Activity: Quote the records below from the line with "Koje su prednosti" to the line with "che valorizzano i", including both of those lines, and leave the pictures out of your answer.

*** Opening of Dataset entries ***

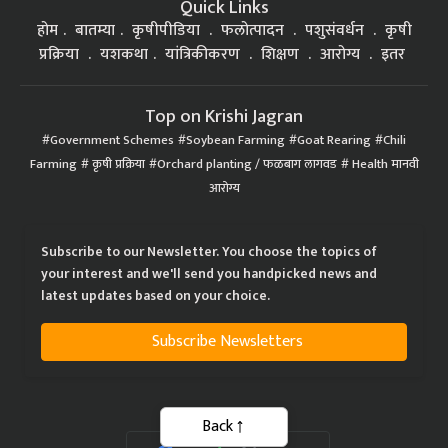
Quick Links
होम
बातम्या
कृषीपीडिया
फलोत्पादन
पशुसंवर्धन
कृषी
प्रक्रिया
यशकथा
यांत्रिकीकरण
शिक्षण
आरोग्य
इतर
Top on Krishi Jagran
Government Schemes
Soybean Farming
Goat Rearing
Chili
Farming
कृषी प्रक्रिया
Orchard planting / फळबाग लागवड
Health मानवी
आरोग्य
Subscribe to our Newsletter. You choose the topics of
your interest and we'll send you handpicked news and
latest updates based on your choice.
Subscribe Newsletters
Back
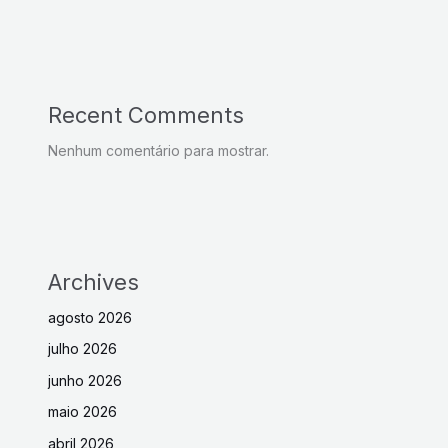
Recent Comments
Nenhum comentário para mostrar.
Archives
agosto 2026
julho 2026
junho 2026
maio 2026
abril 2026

*** Close of Dataset entries ***
*** Opening of Dataset entries ***

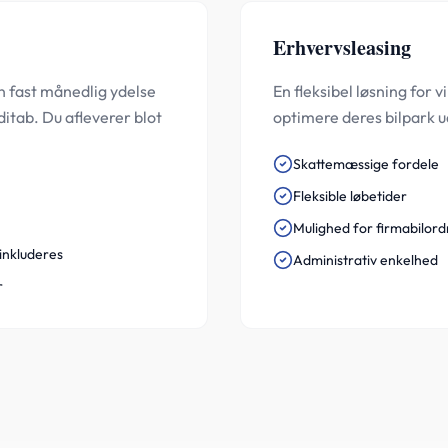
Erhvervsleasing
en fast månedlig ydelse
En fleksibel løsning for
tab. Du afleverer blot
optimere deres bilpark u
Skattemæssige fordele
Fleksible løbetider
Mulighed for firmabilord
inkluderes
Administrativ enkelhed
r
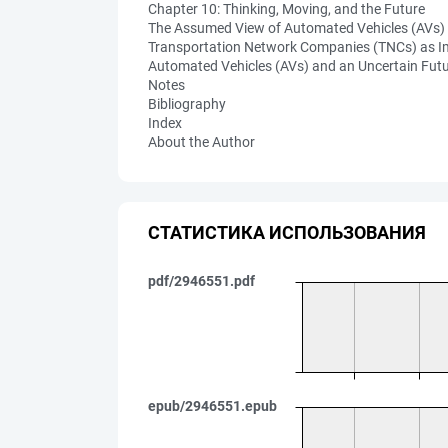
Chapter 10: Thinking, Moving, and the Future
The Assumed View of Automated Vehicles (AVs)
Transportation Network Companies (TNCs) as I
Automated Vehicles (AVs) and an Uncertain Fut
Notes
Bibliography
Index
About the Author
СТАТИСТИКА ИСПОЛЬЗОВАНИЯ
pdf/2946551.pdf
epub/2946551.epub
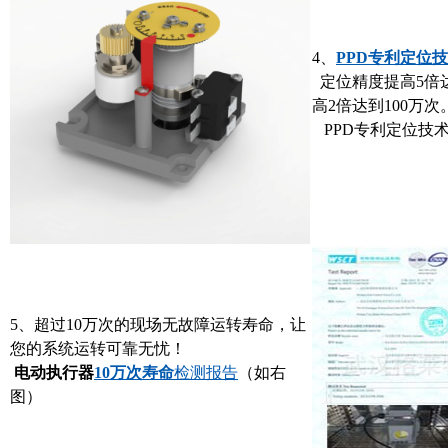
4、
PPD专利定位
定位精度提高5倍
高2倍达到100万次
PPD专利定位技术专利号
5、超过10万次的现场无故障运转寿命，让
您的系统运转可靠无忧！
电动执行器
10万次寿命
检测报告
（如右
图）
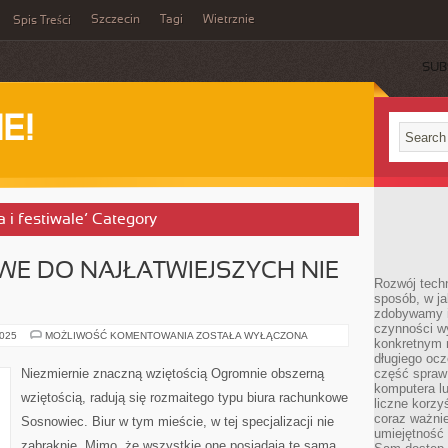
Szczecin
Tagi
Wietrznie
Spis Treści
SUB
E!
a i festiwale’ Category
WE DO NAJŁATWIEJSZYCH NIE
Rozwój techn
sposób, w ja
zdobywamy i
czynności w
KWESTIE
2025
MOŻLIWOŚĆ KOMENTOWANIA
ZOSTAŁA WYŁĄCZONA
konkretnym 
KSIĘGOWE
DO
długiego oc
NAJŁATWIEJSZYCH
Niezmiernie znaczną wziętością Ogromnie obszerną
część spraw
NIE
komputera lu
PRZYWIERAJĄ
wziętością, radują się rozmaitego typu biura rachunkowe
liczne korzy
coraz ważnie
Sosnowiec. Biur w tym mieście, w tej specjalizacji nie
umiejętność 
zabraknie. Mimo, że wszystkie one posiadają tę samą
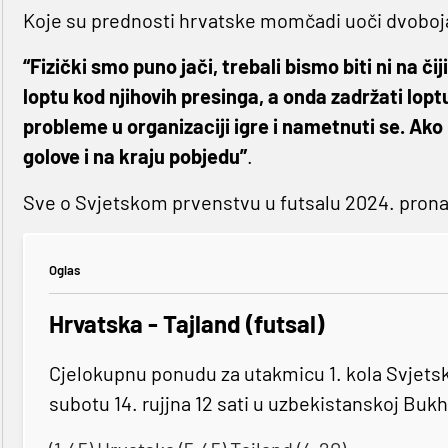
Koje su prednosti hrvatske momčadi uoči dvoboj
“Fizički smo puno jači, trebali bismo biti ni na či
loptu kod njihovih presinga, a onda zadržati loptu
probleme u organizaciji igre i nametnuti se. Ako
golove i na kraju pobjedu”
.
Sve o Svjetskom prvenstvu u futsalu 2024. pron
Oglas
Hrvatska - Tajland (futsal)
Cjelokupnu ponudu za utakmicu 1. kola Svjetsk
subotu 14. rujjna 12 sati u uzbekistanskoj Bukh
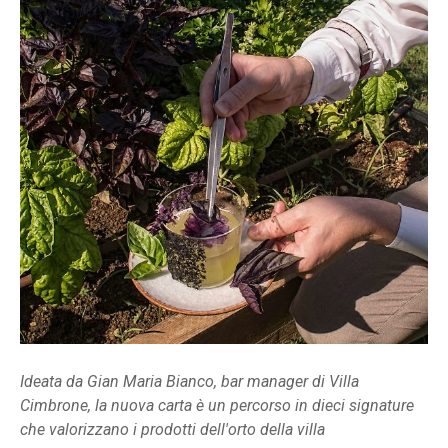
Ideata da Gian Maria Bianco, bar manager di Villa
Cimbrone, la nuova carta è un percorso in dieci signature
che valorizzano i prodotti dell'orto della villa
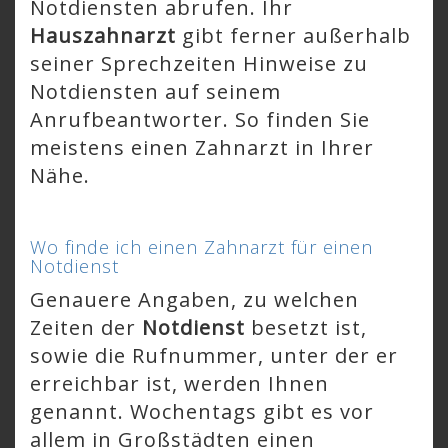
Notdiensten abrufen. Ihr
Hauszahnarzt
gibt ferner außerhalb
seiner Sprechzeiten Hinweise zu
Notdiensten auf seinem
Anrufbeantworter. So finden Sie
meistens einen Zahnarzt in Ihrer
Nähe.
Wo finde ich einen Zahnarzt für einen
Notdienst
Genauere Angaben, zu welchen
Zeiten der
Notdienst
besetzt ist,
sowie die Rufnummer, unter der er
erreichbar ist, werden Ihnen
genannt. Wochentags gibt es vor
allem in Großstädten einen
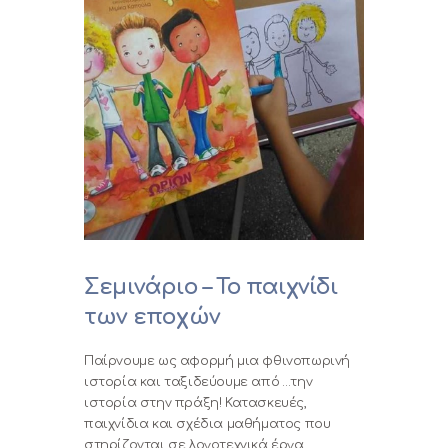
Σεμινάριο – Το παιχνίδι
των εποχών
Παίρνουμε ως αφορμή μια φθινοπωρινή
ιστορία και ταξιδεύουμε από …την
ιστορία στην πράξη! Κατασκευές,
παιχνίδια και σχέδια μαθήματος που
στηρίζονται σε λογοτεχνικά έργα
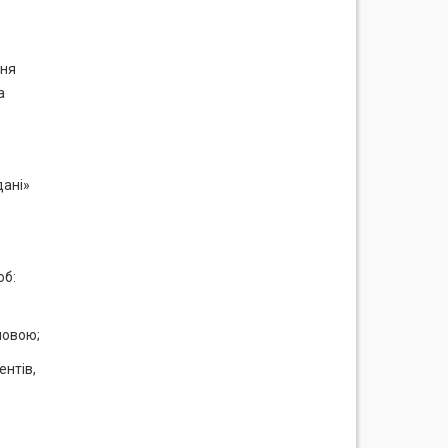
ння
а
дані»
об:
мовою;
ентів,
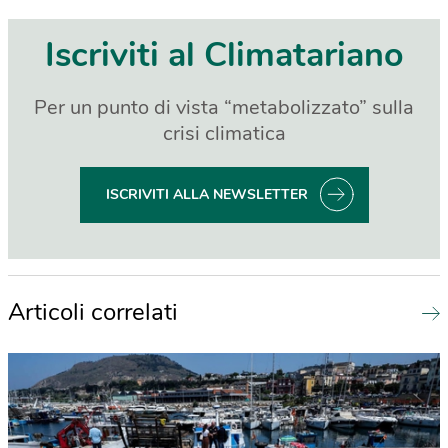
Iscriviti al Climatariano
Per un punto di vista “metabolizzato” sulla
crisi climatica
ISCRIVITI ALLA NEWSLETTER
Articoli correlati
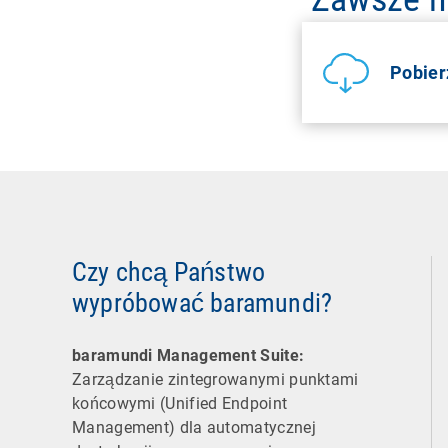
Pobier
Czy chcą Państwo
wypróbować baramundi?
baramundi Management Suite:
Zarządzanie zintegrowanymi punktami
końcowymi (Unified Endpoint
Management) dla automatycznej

*** Close of Dataset entries ***

Result:
Koje su prednosti hrvatske momčadi uoči dvoboj
“Fizički smo puno jači, trebali bismo biti ni na či
loptu kod njihovih presinga, a onda zadržati loptu
probleme u organizaciji igre i nametnuti se. Ako
golove i na kraju pobjedu”
.
Sve o Svjetskom prvenstvu u futsalu 2024. pron
Oglas
Hrvatska - Tajland (futsal)
Cjelokupnu ponudu za utakmicu 1. kola Svjetsk
subotu 14. rujjna 12 sati u uzbekistanskoj Bukh
Ideata da Gian Maria Bianco, bar manager di Villa
Cimbrone, la nuova carta è un percorso in dieci signature
che valorizzano i prodotti dell'orto della villa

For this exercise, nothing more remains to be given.